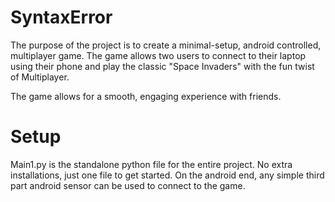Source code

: # SyntaxError
The purpose of the project is to create a minimal-setup, android controlled, multiplayer game. The game allows two users to connect to their laptop using their phone and play the classic "Space Invaders" with the fun twist of Multiplayer. 

The game allows for a smooth, engaging experience with friends.

# Setup
Main1.py is the standalone python file for the entire project. No extra installations, just one file to get started. On the android end, any simple third part android sensor can be used to connect to the game. 









































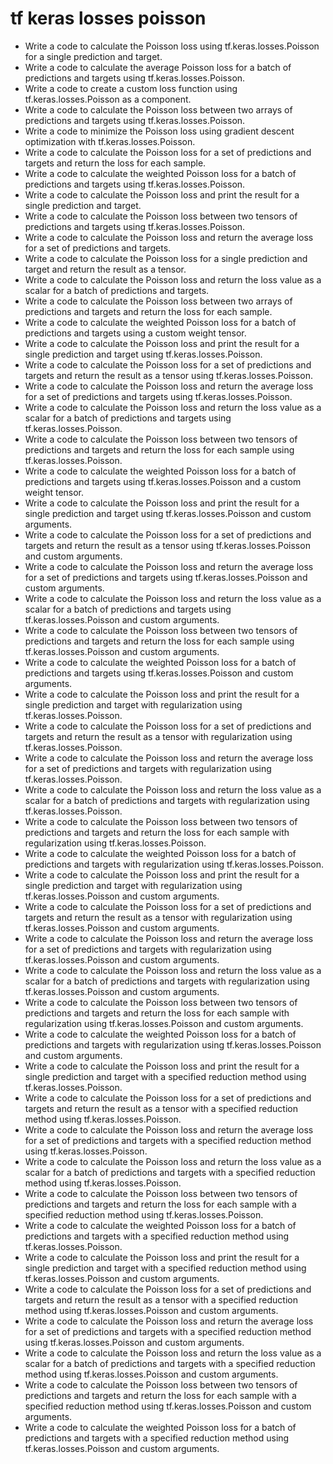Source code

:# tf keras losses poisson

- Write a code to calculate the Poisson loss using tf.keras.losses.Poisson for a single prediction and target.
- Write a code to calculate the average Poisson loss for a batch of predictions and targets using tf.keras.losses.Poisson.
- Write a code to create a custom loss function using tf.keras.losses.Poisson as a component.
- Write a code to calculate the Poisson loss between two arrays of predictions and targets using tf.keras.losses.Poisson.
- Write a code to minimize the Poisson loss using gradient descent optimization with tf.keras.losses.Poisson.
- Write a code to calculate the Poisson loss for a set of predictions and targets and return the loss for each sample.
- Write a code to calculate the weighted Poisson loss for a batch of predictions and targets using tf.keras.losses.Poisson.
- Write a code to calculate the Poisson loss and print the result for a single prediction and target.
- Write a code to calculate the Poisson loss between two tensors of predictions and targets using tf.keras.losses.Poisson.
- Write a code to calculate the Poisson loss and return the average loss for a set of predictions and targets.
- Write a code to calculate the Poisson loss for a single prediction and target and return the result as a tensor.
- Write a code to calculate the Poisson loss and return the loss value as a scalar for a batch of predictions and targets.
- Write a code to calculate the Poisson loss between two arrays of predictions and targets and return the loss for each sample.
- Write a code to calculate the weighted Poisson loss for a batch of predictions and targets using a custom weight tensor.
- Write a code to calculate the Poisson loss and print the result for a single prediction and target using tf.keras.losses.Poisson.
- Write a code to calculate the Poisson loss for a set of predictions and targets and return the result as a tensor using tf.keras.losses.Poisson.
- Write a code to calculate the Poisson loss and return the average loss for a set of predictions and targets using tf.keras.losses.Poisson.
- Write a code to calculate the Poisson loss and return the loss value as a scalar for a batch of predictions and targets using tf.keras.losses.Poisson.
- Write a code to calculate the Poisson loss between two tensors of predictions and targets and return the loss for each sample using tf.keras.losses.Poisson.
- Write a code to calculate the weighted Poisson loss for a batch of predictions and targets using tf.keras.losses.Poisson and a custom weight tensor.
- Write a code to calculate the Poisson loss and print the result for a single prediction and target using tf.keras.losses.Poisson and custom arguments.
- Write a code to calculate the Poisson loss for a set of predictions and targets and return the result as a tensor using tf.keras.losses.Poisson and custom arguments.
- Write a code to calculate the Poisson loss and return the average loss for a set of predictions and targets using tf.keras.losses.Poisson and custom arguments.
- Write a code to calculate the Poisson loss and return the loss value as a scalar for a batch of predictions and targets using tf.keras.losses.Poisson and custom arguments.
- Write a code to calculate the Poisson loss between two tensors of predictions and targets and return the loss for each sample using tf.keras.losses.Poisson and custom arguments.
- Write a code to calculate the weighted Poisson loss for a batch of predictions and targets using tf.keras.losses.Poisson and custom arguments.
- Write a code to calculate the Poisson loss and print the result for a single prediction and target with regularization using tf.keras.losses.Poisson.
- Write a code to calculate the Poisson loss for a set of predictions and targets and return the result as a tensor with regularization using tf.keras.losses.Poisson.
- Write a code to calculate the Poisson loss and return the average loss for a set of predictions and targets with regularization using tf.keras.losses.Poisson.
- Write a code to calculate the Poisson loss and return the loss value as a scalar for a batch of predictions and targets with regularization using tf.keras.losses.Poisson.
- Write a code to calculate the Poisson loss between two tensors of predictions and targets and return the loss for each sample with regularization using tf.keras.losses.Poisson.
- Write a code to calculate the weighted Poisson loss for a batch of predictions and targets with regularization using tf.keras.losses.Poisson.
- Write a code to calculate the Poisson loss and print the result for a single prediction and target with regularization using tf.keras.losses.Poisson and custom arguments.
- Write a code to calculate the Poisson loss for a set of predictions and targets and return the result as a tensor with regularization using tf.keras.losses.Poisson and custom arguments.
- Write a code to calculate the Poisson loss and return the average loss for a set of predictions and targets with regularization using tf.keras.losses.Poisson and custom arguments.
- Write a code to calculate the Poisson loss and return the loss value as a scalar for a batch of predictions and targets with regularization using tf.keras.losses.Poisson and custom arguments.
- Write a code to calculate the Poisson loss between two tensors of predictions and targets and return the loss for each sample with regularization using tf.keras.losses.Poisson and custom arguments.
- Write a code to calculate the weighted Poisson loss for a batch of predictions and targets with regularization using tf.keras.losses.Poisson and custom arguments.
- Write a code to calculate the Poisson loss and print the result for a single prediction and target with a specified reduction method using tf.keras.losses.Poisson.
- Write a code to calculate the Poisson loss for a set of predictions and targets and return the result as a tensor with a specified reduction method using tf.keras.losses.Poisson.
- Write a code to calculate the Poisson loss and return the average loss for a set of predictions and targets with a specified reduction method using tf.keras.losses.Poisson.
- Write a code to calculate the Poisson loss and return the loss value as a scalar for a batch of predictions and targets with a specified reduction method using tf.keras.losses.Poisson.
- Write a code to calculate the Poisson loss between two tensors of predictions and targets and return the loss for each sample with a specified reduction method using tf.keras.losses.Poisson.
- Write a code to calculate the weighted Poisson loss for a batch of predictions and targets with a specified reduction method using tf.keras.losses.Poisson.
- Write a code to calculate the Poisson loss and print the result for a single prediction and target with a specified reduction method using tf.keras.losses.Poisson and custom arguments.
- Write a code to calculate the Poisson loss for a set of predictions and targets and return the result as a tensor with a specified reduction method using tf.keras.losses.Poisson and custom arguments.
- Write a code to calculate the Poisson loss and return the average loss for a set of predictions and targets with a specified reduction method using tf.keras.losses.Poisson and custom arguments.
- Write a code to calculate the Poisson loss and return the loss value as a scalar for a batch of predictions and targets with a specified reduction method using tf.keras.losses.Poisson and custom arguments.
- Write a code to calculate the Poisson loss between two tensors of predictions and targets and return the loss for each sample with a specified reduction method using tf.keras.losses.Poisson and custom arguments.
- Write a code to calculate the weighted Poisson loss for a batch of predictions and targets with a specified reduction method using tf.keras.losses.Poisson and custom arguments.
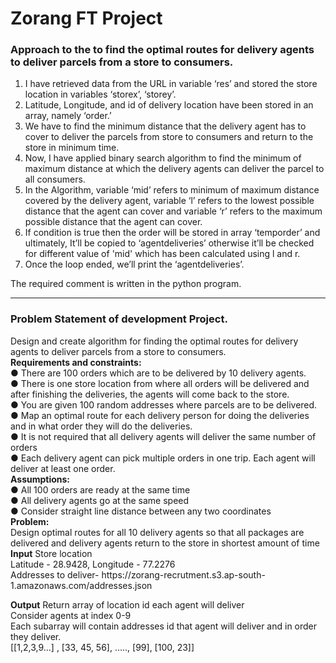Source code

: # Zorang FT Project
<h3>Approach to the to find the optimal routes for delivery agents to deliver parcels from a store to consumers.</h3>
<ol>
<li>I have retrieved data from the URL in variable ‘res’ and stored the store location in variables ‘storex’, ‘storey’.</li>
<li>Latitude, Longitude, and id of delivery location have been stored in an array, namely ‘order.’</li>
<li>We have to find the minimum distance that the delivery agent has to cover to deliver the parcels from store to consumers and return to the store in minimum time.</li>
<li>Now, I have applied binary search algorithm to find the minimum of maximum distance at which the delivery agents can deliver the parcel to all consumers.</li>
<li>In the Algorithm, variable ‘mid’ refers to minimum of maximum distance covered by the delivery agent, variable ‘l’ refers to the lowest possible distance that the agent can cover and variable ‘r’ refers to the maximum possible distance that the agent can cover.</li>
<li>If condition is true then the order will be stored in array ‘temporder’ and ultimately, It’ll be copied to ‘agentdeliveries’ otherwise it’ll be checked for different value of 'mid' which has been calculated using l and r.</li>
<li>Once the loop ended, we’ll print the ‘agentdeliveries’.</li>
</ol>

The required comment is written in the python program.

<hr>
<h3>Problem Statement of development Project.</h3>
Design and create algorithm for finding the optimal routes for delivery agents to deliver parcels from a store to consumers.
<br>
<b>Requirements and constraints:</b>
<br>
● There are 100 orders which are to be delivered by 10 delivery agents.<br>
● There is one store location from where all orders will be delivered and after finishing the deliveries, the agents will come back to the store.<br>
● You are given 100 random addresses where parcels are to be delivered.<br>
● Map an optimal route for each delivery person for doing the deliveries and in what order they will do the deliveries.<br>
● It is not required that all delivery agents will deliver the same number of orders<br>
● Each delivery agent can pick multiple orders in one trip. Each agent will deliver at least one order.<br>
<b>Assumptions:</b><br>
● All 100 orders are ready at the same time<br>
● All delivery agents go at the same speed<br>
● Consider straight line distance between any two coordinates<br>
<b>Problem:</b><br>
Design optimal routes for all 10 delivery agents so that all packages are delivered and delivery agents return to the store in shortest amount of time
<b>Input</b>
Store location<br>
Latitude - 28.9428, Longitude - 77.2276<br>
Addresses to deliver- https://zorang-recrutment.s3.ap-south-1.amazonaws.com/addresses.json <br>

<b>Output</b>
Return array of location id each agent will deliver<br>
Consider agents at index 0-9<br>
Each subarray will contain addresses id that agent will deliver and in order they deliver.<br>
[[1,2,3,9...] , [33, 45, 56], ....., [99], [100, 23]]<br>
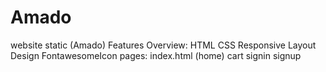# Amado
website static (Amado) 
Features Overview:
HTML
CSS
Responsive Layout Design 
FontawesomeIcon 
pages: 
index.html (home)
cart 
signin
signup
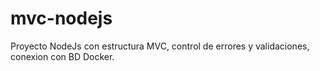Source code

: # mvc-nodejs

Proyecto NodeJs con estructura MVC, control de errores y validaciones, conexion con BD Docker.
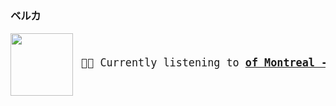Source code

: ### ベルカ

<a href="https://www.youtube.com/results?search_query=of+Montreal+Gratuitous+Abysses" target="_blank">
    <img align="left" width="100" height="100" src="https:&#x2F;&#x2F;lastfm.freetls.fastly.net&#x2F;i&#x2F;u&#x2F;174s&#x2F;cc73349ebea683c46efb709667afbdfc.jpg">
</a>
<big>
    <pre>
</br><p align="left"> 🎵🎶 Currently listening to <b><a href="https://www.youtube.com/results?search_query=of+Montreal+Gratuitous+Abysses" target="_blank">of Montreal - Gratuitous Abysses 🔗</a> </b></p>
</pre></big>
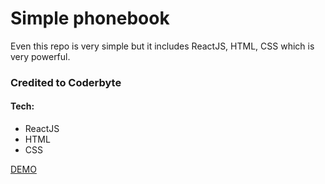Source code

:# Simple phonebook

Even this repo is very simple but it includes ReactJS, HTML, CSS which is very powerful.

### Credited to Coderbyte

#### Tech:
- ReactJS
- HTML
- CSS

[DEMO](https://openmymai.github.io/phonebook/)

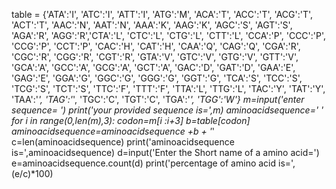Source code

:table = {'ATA':'I', 'ATC':'I', 'ATT':'I',
'ATG':'M', 'ACA':'T', 'ACC':'T', 'ACG':'T',
'ACT':'T', 'AAC':'N', 'AAT':'N', 'AAA':'K',
'AAG':'K', 'AGC':'S', 'AGT':'S', 'AGA':'R',
'AGG':'R','CTA':'L', 'CTC':'L', 'CTG':'L',
'CTT':'L', 'CCA':'P', 'CCC':'P', 'CCG':'P',
'CCT':'P', 'CAC':'H', 'CAT':'H', 'CAA':'Q', 
'CAG':'Q', 'CGA':'R', 'CGC':'R', 'CGG':'R',
'CGT':'R', 'GTA':'V', 'GTC':'V', 'GTG':'V',
'GTT':'V', 'GCA':'A', 'GCC':'A', 'GCG':'A',
'GCT':'A', 'GAC':'D', 'GAT':'D', 'GAA':'E',
'GAG':'E', 'GGA':'G', 'GGC':'G', 'GGG':'G',
'GGT':'G', 'TCA':'S', 'TCC':'S', 'TCG':'S',
'TCT':'S', 'TTC':'F', 'TTT':'F', 'TTA':'L',
'TTG':'L', 'TAC':'Y', 'TAT':'Y', 'TAA':'_',
'TAG':'_', 'TGC':'C', 'TGT':'C', 'TGA':'_',
'TGG':'W'}
m=input('enter sequence= ')
print('your provided sequence is=',m)
aminoacidsequence=' '
for i in range(0,len(m),3):
    codon=m[i :i+3]
    b=table[codon]
    aminoacidsequence=aminoacidsequence +b + '_'
c=len(aminoacidsequence) 
print('aminoacidsequence is=',aminoacidsequence)
d=input('Enter the Short name of a amino acid=')
e=aminoacidsequence.count(d)
print('percentage of amino acid is=',(e/c)*100)
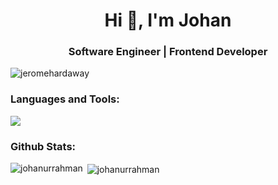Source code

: <h1 align="center">Hi 👋, I'm Johan</h1>
<h3 align="center">Software Engineer | Frontend Developer</h3>

<p align="left"> <img src="https://komarev.com/ghpvc/?username=johanurrahman&label=Profile+Views%20views&color=blueviolet&style=flat&base=25" alt="jeromehardaway" /> </p>


<h3 align="left">Languages and Tools:</h3>
<p align="left">
  <img src="https://skillicons.dev/icons?i=angular,react,nextjs,vue,nuxtjs,js,ts,reactivex,html,css,sass,bootstrap,tailwind,jest,docker,git,github,netlify&perline=9" />
</p>


<h3 align="left">Github Stats:</h3>
<p><img align="left" src="https://github-readme-stats.vercel.app/api/top-langs?username=johanurrahman&show_icons=true&locale=en&layout=compact" alt="johanurrahman" /></p>
<p>&nbsp;<img align="center" src="https://github-readme-stats.vercel.app/api?username=johanurrahman&show_icons=true&locale=en" alt="johanurrahman" /></p>
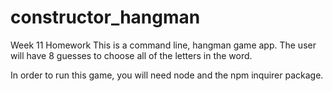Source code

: # constructor_hangman
Week 11 Homework
This is a command line, hangman game app.  The user will have 8 guesses to choose all of the
letters in the word.

In order to run this game, you will need node and the npm inquirer package.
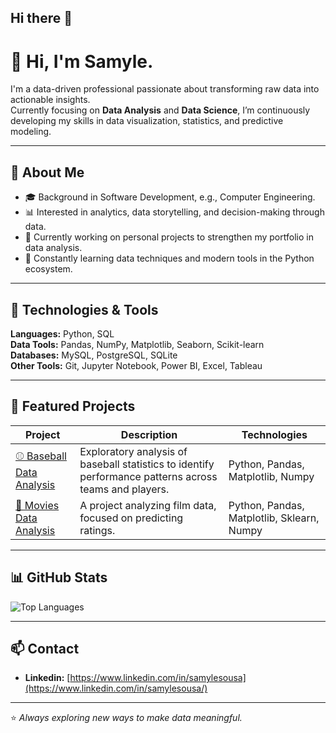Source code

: ## Hi there 👋

<!--
**samylesousa/samylesousa** is a ✨ _special_ ✨ repository because its `README.md` (this file) appears on your GitHub profile.

Here are some ideas to get you started:

- 🔭 I’m currently working on ...
- 🌱 I’m currently learning ...
- 👯 I’m looking to collaborate on ...
- 🤔 I’m looking for help with ...
- 💬 Ask me about ...
- 📫 How to reach me: ...
- 😄 Pronouns: ...
- ⚡ Fun fact: ...
-->

# 👋 Hi, I'm Samyle.

I'm a data-driven professional passionate about transforming raw data into actionable insights.  
Currently focusing on **Data Analysis** and **Data Science**, I’m continuously developing my skills in data visualization, statistics, and predictive modeling.

---

## 🧠 About Me
- 🎓 Background in Software Development, e.g., Computer Engineering.  
- 📊 Interested in analytics, data storytelling, and decision-making through data.  
- 🚀 Currently working on personal projects to strengthen my portfolio in data analysis.  
- 🌱 Constantly learning data techniques and modern tools in the Python ecosystem.

---

## 🧰 Technologies & Tools

**Languages:** Python, SQL  
**Data Tools:** Pandas, NumPy, Matplotlib, Seaborn, Scikit-learn  
**Databases:** MySQL, PostgreSQL, SQLite  
**Other Tools:** Git, Jupyter Notebook, Power BI, Excel, Tableau  

---

## 📂 Featured Projects

| Project | Description | Technologies |
|----------|--------------|---------------|
| [⚾ Baseball Data Analysis](https://github.com/samylesousa/baseball) | Exploratory analysis of baseball statistics to identify performance patterns across teams and players. | Python, Pandas, Matplotlib, Numpy |
| [🎥 Movies Data Analysis](https://github.com/samylesousa/movies_imdb) | A project analyzing film data, focused on predicting ratings. | Python, Pandas, Matplotlib, Sklearn, Numpy |

---

## 📊 GitHub Stats

![Top Languages](https://github-readme-stats.vercel.app/api/top-langs/?username=samylesousa&layout=compact&theme=tokyonight)

---

## 📫 Contact

- **Linkedin:** [https://www.linkedin.com/in/samylesousa](https://www.linkedin.com/in/samylesousa/)  

---

⭐ *Always exploring new ways to make data meaningful.*
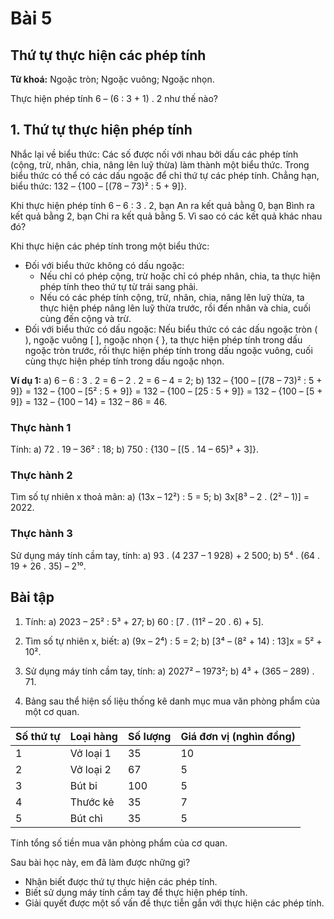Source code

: # Bài 5
## Thứ tự thực hiện các phép tính
**Từ khoá:** Ngoặc tròn; Ngoặc vuông; Ngoặc nhọn.

Thực hiện phép tính 6 – (6 : 3 + 1) . 2 như thế nào?

## 1. Thứ tự thực hiện phép tính
Nhắc lại về biểu thức: Các số được nối với nhau bởi dấu các phép tính (cộng, trừ, nhân, chia, nâng lên luỹ thừa) làm thành một biểu thức. Trong biểu thức có thể có các dấu ngoặc để chỉ thứ tự các phép tính. Chẳng hạn, biểu thức: 132 – {100 – [(78 – 73)² : 5 + 9]}.

Khi thực hiện phép tính 6 – 6 : 3 . 2, bạn An ra kết quả bằng 0, bạn Bình ra kết quả bằng 2, bạn Chi ra kết quả bằng 5. Vì sao có các kết quả khác nhau đó?

Khi thực hiện các phép tính trong một biểu thức:
- Đối với biểu thức không có dấu ngoặc:
    + Nếu chỉ có phép cộng, trừ hoặc chỉ có phép nhân, chia, ta thực hiện phép tính theo thứ tự từ trái sang phải.
    + Nếu có các phép tính cộng, trừ, nhân, chia, nâng lên luỹ thừa, ta thực hiện phép nâng lên luỹ thừa trước, rồi đến nhân và chia, cuối cùng đến cộng và trừ.
- Đối với biểu thức có dấu ngoặc:
    Nếu biểu thức có các dấu ngoặc tròn ( ), ngoặc vuông [ ], ngoặc nhọn { }, ta thực hiện phép tính trong dấu ngoặc tròn trước, rồi thực hiện phép tính trong dấu ngoặc vuông, cuối cùng thực hiện phép tính trong dấu ngoặc nhọn.

**Ví dụ 1:**
a) 6 – 6 : 3 . 2 = 6 – 2 . 2 = 6 – 4 = 2;
b) 132 – {100 – [(78 – 73)² : 5 + 9]}
    = 132 – {100 – [5² : 5 + 9]}
    = 132 – {100 – [25 : 5 + 9]}
    = 132 – {100 – [5 + 9]}
    = 132 – {100 – 14}
    = 132 – 86 = 46.

### Thực hành 1
Tính:
a) 72 . 19 – 36² : 18;
b) 750 : {130 – [(5 . 14 – 65)³ + 3]}.

### Thực hành 2
Tìm số tự nhiên x thoả mãn:
a) (13x – 12²) : 5 = 5;
b) 3x[8³ – 2 . (2² – 1)] = 2022.

### Thực hành 3
Sử dụng máy tính cầm tay, tính:
a) 93 . (4 237 – 1 928) + 2 500;
b) 5⁴ . (64 . 19 + 26 . 35) – 2¹⁰.

## Bài tập
1. Tính:
a) 2023 – 25² : 5³ + 27;
b) 60 : [7 . (11² – 20 . 6) + 5].

2. Tìm số tự nhiên x, biết:
a) (9x – 2⁴) : 5 = 2;
b) [3⁴ – (8² + 14) : 13]x = 5² + 10².

3. Sử dụng máy tính cầm tay, tính:
a) 2027² – 1973²;
b) 4³ + (365 – 289) . 71.

4. Bảng sau thể hiện số liệu thống kê danh mục mua văn phòng phẩm của một cơ quan.

| Số thứ tự | Loại hàng | Số lượng | Giá đơn vị (nghìn đồng) |
|---|---|---|---|
| 1 | Vở loại 1 | 35 | 10 |
| 2 | Vở loại 2 | 67 | 5 |
| 3 | Bút bi | 100 | 5 |
| 4 | Thước kẻ | 35 | 7 |
| 5 | Bút chì | 35 | 5 |

Tính tổng số tiền mua văn phòng phẩm của cơ quan.

Sau bài học này, em đã làm được những gì?
- Nhận biết được thứ tự thực hiện các phép tính.
- Biết sử dụng máy tính cầm tay để thực hiện phép tính.
- Giải quyết được một số vấn đề thực tiễn gắn với thực hiện các phép tính.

--------------------------------------------------

#### [任务说明]
修改从包含"## 🧰 Technologies & Tools"的那一行到包含"## 📂 Featured Projects"的那一行这一段，两端都包括在内，只把"PostgreSQL"换成"MongoDB"，其余内容不变，并只写出这几行。

#### [练习结果]
## 🧰 Technologies & Tools

**Languages:** Python, SQL  
**Data Tools:** Pandas, NumPy, Matplotlib, Seaborn, Scikit-learn  
**Databases:** MySQL, MongoDB, SQLite  
**Other Tools:** Git, Jupyter Notebook, Power BI, Excel, Tableau  

---

## 📂 Featured Projects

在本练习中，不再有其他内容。